Because EvaluateCode runs one function at a time, you test a pipeline by chaining evaluations manually: the output of one function becomes part of the context for the next.

Step-by-step example

Suppose you have a Mutation.createPost pipeline with two functions:

StepFunctionFile
1validateInputfunctions/validateInput.js
2savePostfunctions/savePost.js

Step 1 — evaluate validateInput request:

sls appsync evaluate \
  --type Mutation \
  --field createPost \
  --function request \
  --context '{
    "arguments": { "title": "Hello World", "body": "Content" },
    "identity": { "sub": "user-1" },
    "stash": {}
  }'
# Output: the DynamoDB (or other DS) request object that validateInput would send

Step 2 — evaluate validateInput response (mock the data source result):

sls appsync evaluate \
  --type Mutation \
  --field createPost \
  --function response \
  --context '{
    "arguments": { "title": "Hello World", "body": "Content" },
    "identity": { "sub": "user-1" },
    "stash": {},
    "result": { "valid": true }
  }'
# Output: what validateInput puts into ctx.prev.result for the next function

Step 3 — evaluate savePost request (carry forward stash and prev.result):

sls appsync evaluate \
  --type Mutation \
  --field createPost \
  --function request \
  --context '{
    "arguments": { "title": "Hello World", "body": "Content" },
    "identity": { "sub": "user-1" },
    "stash": { "validated": true },
    "prev": { "result": { "valid": true } }
  }'
# Output: the DynamoDB PutItem request that savePost would send

Automating pipeline tests with a script

The pattern above maps naturally to a shell script. Store your test fixtures as JSON files alongside your resolver code:

functions/
  validateInput.js
  savePost.js
tests/
  createPost/
    step1-validateInput-request.ctx.json     ← input context
    step1-validateInput-request.expected.json ← expected output
    step2-validateInput-response.ctx.json
    step2-validateInput-response.expected.json
    step3-savePost-request.ctx.json
    step3-savePost-request.expected.json

scripts/test-pipeline.sh

#!/usr/bin/env bash
# Usage: ./scripts/test-pipeline.sh Mutation createPost
# Runs all test steps for a pipeline resolver in order.

set -euo pipefail

TYPE="${1:?Usage: \$0 <Type> <field>}"
FIELD="${2:?Usage: \$0 <Type> <field>}"
TEST_DIR="tests/${FIELD}"
FAILED=0

if [ ! -d "$TEST_DIR" ]; then
  echo "No test directory found: $TEST_DIR"
  exit 1
fi

# Collect and sort step files so they run in order (step1, step2, …)
STEPS=$(ls "$TEST_DIR"/*.ctx.json 2>/dev/null | sort)

if [ -z "$STEPS" ]; then
  echo "No context files found in $TEST_DIR"
  exit 1
fi

for CTX_FILE in $STEPS; do
  BASENAME=$(basename "$CTX_FILE" .ctx.json)
  EXPECTED_FILE="$TEST_DIR/${BASENAME}.expected.json"
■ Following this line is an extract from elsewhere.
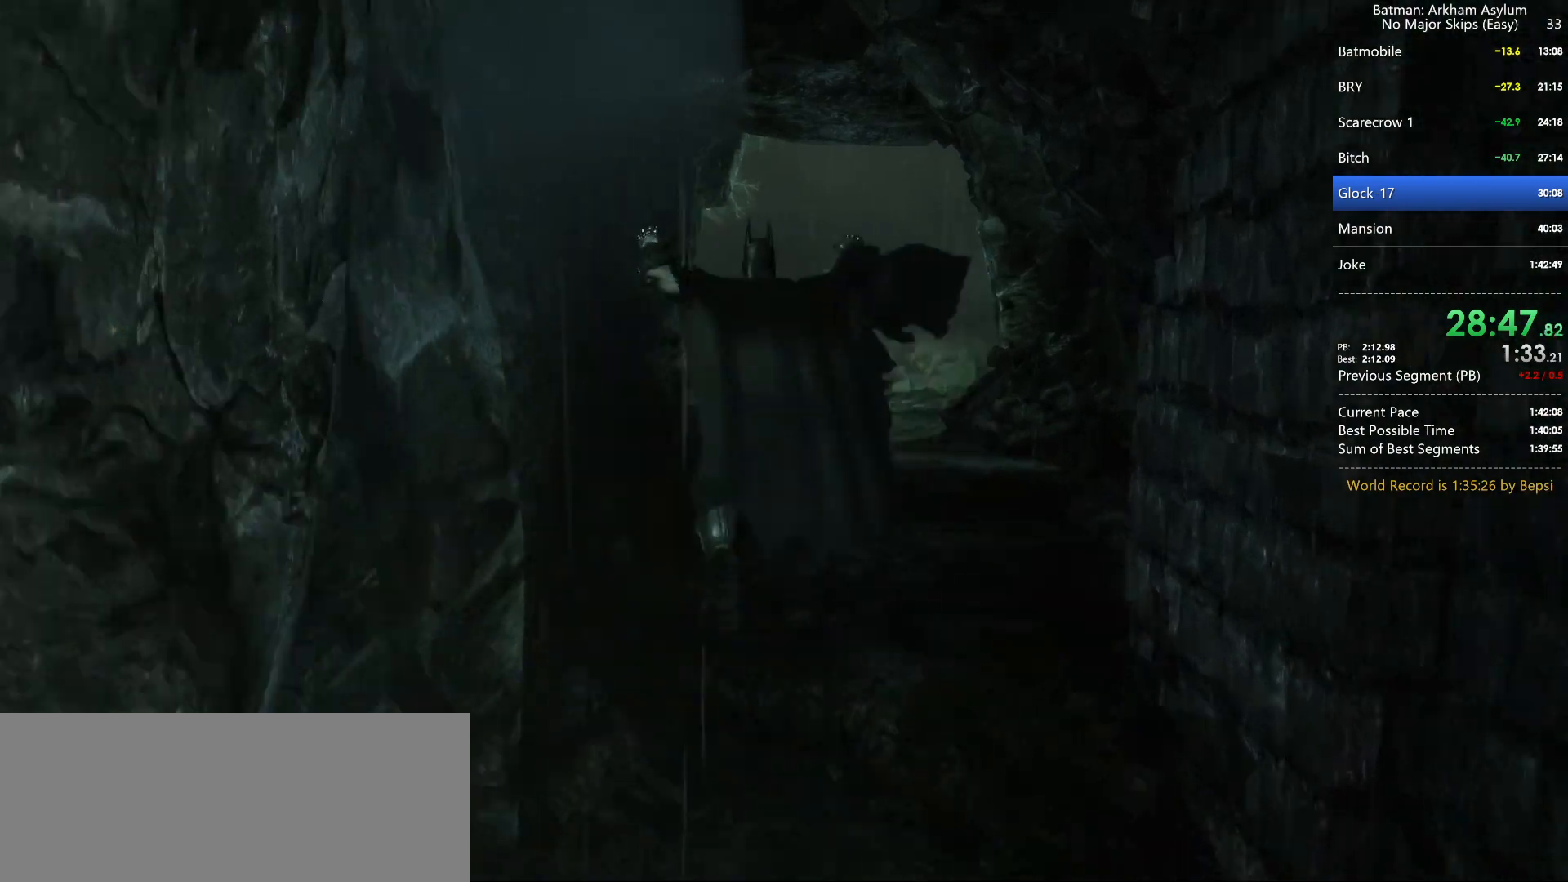
{"keys": [], "mouse": [], "events": [[17, "cross", "down"], [117, "cross", "up"]]}
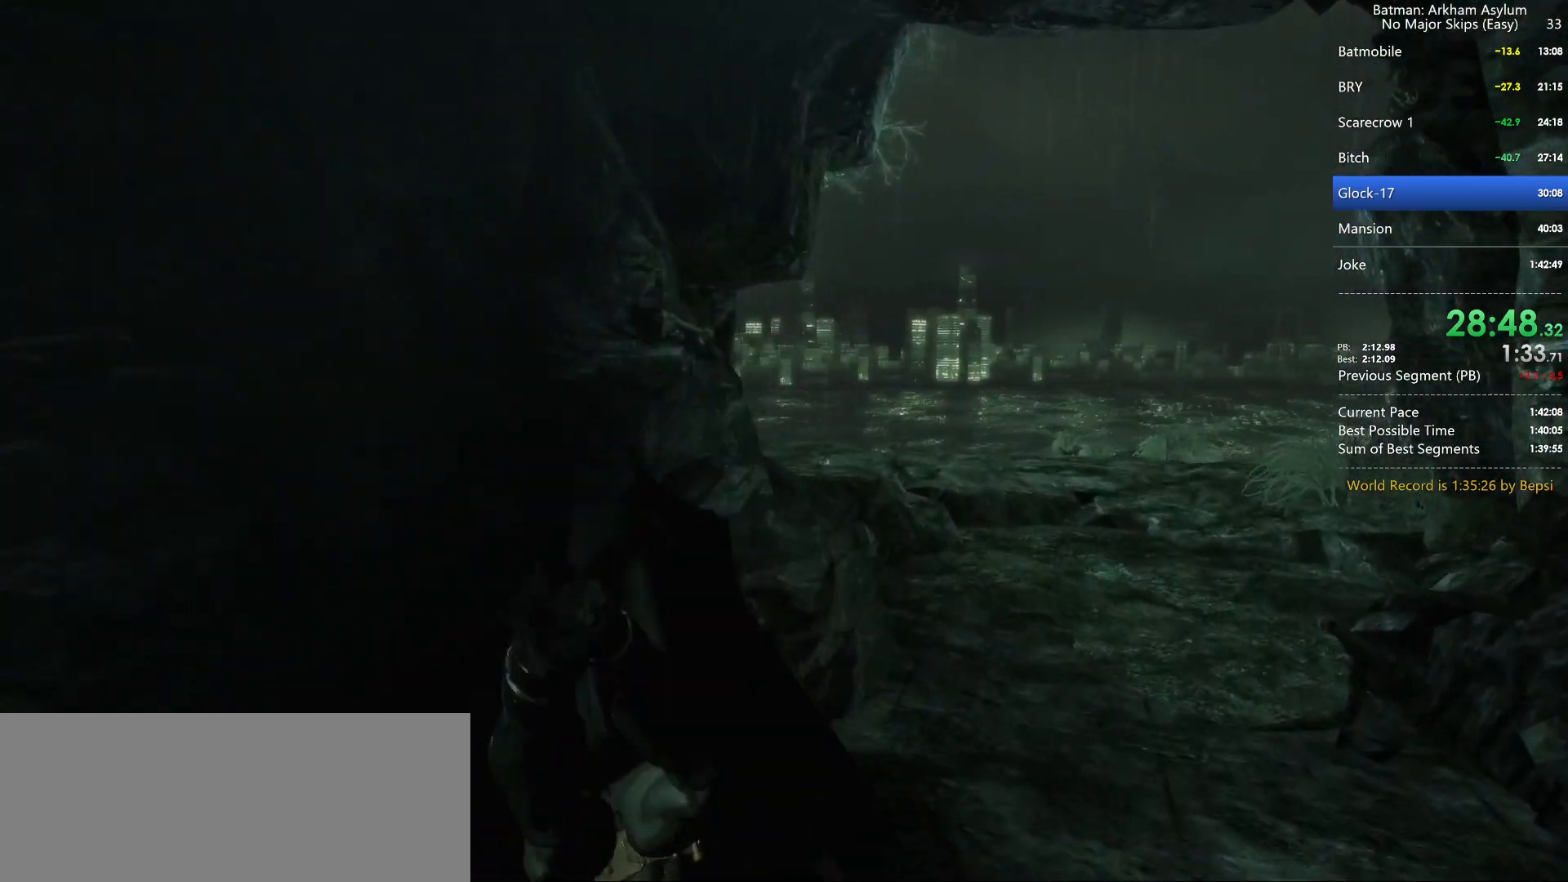
{"keys": [], "mouse": [], "events": [[150, "circle", "down"], [267, "circle", "up"], [333, "circle", "down"], [417, "circle", "up"]]}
  # Derive --function from filename: ends in -request or -response
  if [[ "$BASENAME" == *-request ]]; then
    FN="request"
  elif [[ "$BASENAME" == *-response ]]; then
    FN="response"
  else
    echo "SKIP $BASENAME (cannot determine function from filename)"
    continue
  fi

  echo -n "Testing $BASENAME ... "

  RESULT=$(sls appsync evaluate \
    --type "$TYPE" \
    --field "$FIELD" \
    --function "$FN" \
    --context "$CTX_FILE" 2>&1)

  # Check for evaluation errors returned in the result JSON
  if echo "$RESULT" | jq -e '.error' > /dev/null 2>&1; then
    echo "FAIL (evaluation error)"
    echo "  $RESULT"
    FAILED=1
    continue
  fi

  if [ -f "$EXPECTED_FILE" ]; then
    DIFF=$(diff \
      <(echo "$RESULT" | jq -S .) \
      <(jq -S . "$EXPECTED_FILE") \
    )
    if [ -n "$DIFF" ]; then
      echo "FAIL"
      echo "$DIFF"
      FAILED=1
    else
      echo "PASS"
    fi
  else
    # No expected file — print output so you can create one
    echo "OK (no expected file, output below)"
    echo "$RESULT" | jq .
  fi
done

if [ "$FAILED" -ne 0 ]; then
  echo ""
  echo "Some tests failed."
  exit 1
fi

echo ""
echo "All tests passed."

Run it:

chmod +x scripts/test-pipeline.sh
./scripts/test-pipeline.sh Mutation createPost
./scripts/test-pipeline.sh Query listPosts

Generating expected files on first run

On the first run, omit the .expected.json files. The script will print the actual output. Review it, and if it looks correct, save it:

sls appsync evaluate \
  --type Mutation \
  --field createPost \
  --function request \
  --context tests/createPost/step1-validateInput-request.ctx.json \
  | jq . > tests/createPost/step1-validateInput-request.expected.json

From that point on, the script will diff against the saved snapshot.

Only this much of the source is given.